One reason why the onset of Artificial Intelligence is so unnerving for many people is that the definition of intelligence as perpetuated by an out-of-date schooling system, values the ability to pass exams over focusing on more holistic competencies of human nature. Intelligence is not simply a matter of processing information or performing well on standardized tests, but rather, as Ken Robinson explored, a ‘dynamic and multifaceted construct that is unique to each individual.’ He emphasized the importance of cultivating diverse forms of intelligence and encouraged pupils to pursue their passions and interests, rather than forcing them to conform to a predetermined set of standards and expectations.
Pupils who can do well in current traditional schools in terms of being able to navigate the system and achieve high grades are often described as ‘clever’ or ‘bright’, but intelligence is something different.
A holistic approach to intelligence recognizes the value of several skills and competencies that are essential for success in many aspects of life including communication, emotional intelligence, creativity, critical thinking, problem solving, adaptability and social awareness.
Pupils who are able to be part of a learning community that values self-direction and democracy are better equipped to navigate complex social and technological environments, engage in meaningful relationships, pursue fulfilling careers, and make positive contributions to their communities and society as a whole. A holistic approach to education recognizes that intelligence is not a fixed trait, but rather a set of skills and competencies that can be developed and refined over time through experience and reflection.
When schools adopt a holistic view of intelligence, children can grow to become the masters of AI, rather than just fearing the potential threat. They can harness its power to augment their own intelligence and enhance their ability to solve complex problems, create new knowledge, and improve their lives and the lives of those around them.
It’s time for schools to stop focusing on measuring ‘what’ students need to know and to turn towards providing an environment where they allow them to be and explore ‘who they are’.

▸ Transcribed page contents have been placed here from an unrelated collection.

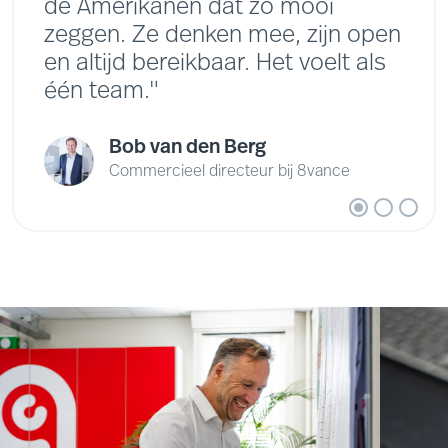
de Amerikanen dat zo mooi
zeggen. Ze denken mee, zijn open
en altijd bereikbaar. Het voelt als
één team."
Bob van den Berg
Commercieel directeur bij 8vance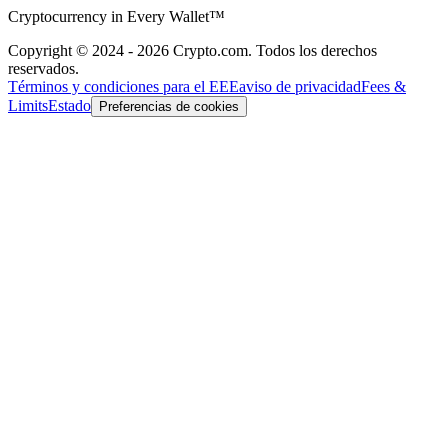
Cryptocurrency in Every Wallet™
Copyright © 2024 - 2026 Crypto.com. Todos los derechos
reservados.
Términos y condiciones para el EEE
aviso de privacidad
Fees &
Limits
Estado
Preferencias de cookies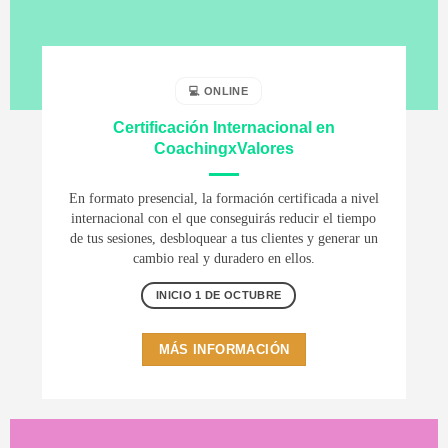
💻 ONLINE
Certificación Internacional en
CoachingxValores
En formato presencial, la formación certificada a nivel
internacional con el que conseguirás reducir el tiempo
de tus sesiones, desbloquear a tus clientes y generar un
cambio real y duradero en ellos.
INICIO 1 DE OCTUBRE
MÁS INFORMACIÓN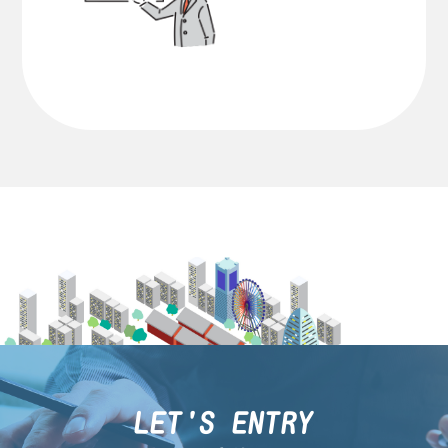
LET'S ENTRY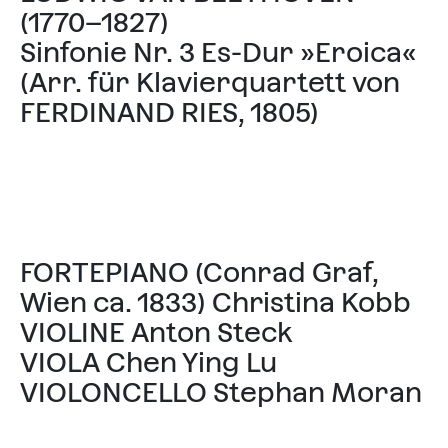
(1770–1827)
Sinfonie Nr. 3 Es-Dur »Eroica«
(Arr. für Klavierquartett von
FERDINAND RIES, 1805)
FORTEPIANO (Conrad Graf,
Wien ca. 1833) Christina Kobb
VIOLINE Anton Steck
VIOLA Chen Ying Lu
VIOLONCELLO Stephan Moran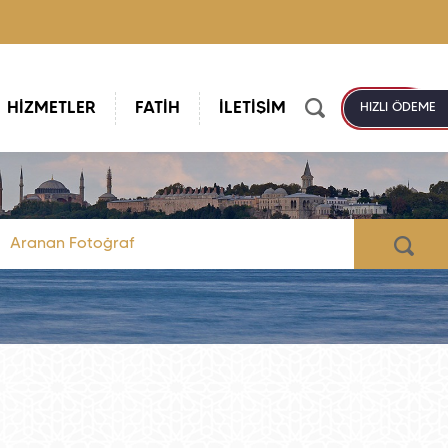
HİZMETLER
FATİH
İLETİŞİM
HIZLI ÖDEME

AI need not be a threat to humanity. If we focus our education system on a ‘competency based’ approach where we trust children to forge their own unique journeys; where we trust them to take control of their own lives and learning and where we as educators stop the myth that intelligence is the ability to pass tests, then we can gain a deeper understanding of the relationship between AI and human intelligence and work towards alleviating some of the fears surrounding this rapidly evolving technology. We need to continue to evolve as humans along side it. As Ken Robinson so eloquently said:
“Intelligence is diverse, dynamic and distinct. It can’t be reduced to a score on a standardized test. And Education is not a mechanical system; it’s a human system. It’s about people, people who either do want to learn or don’t want to learn”. 1.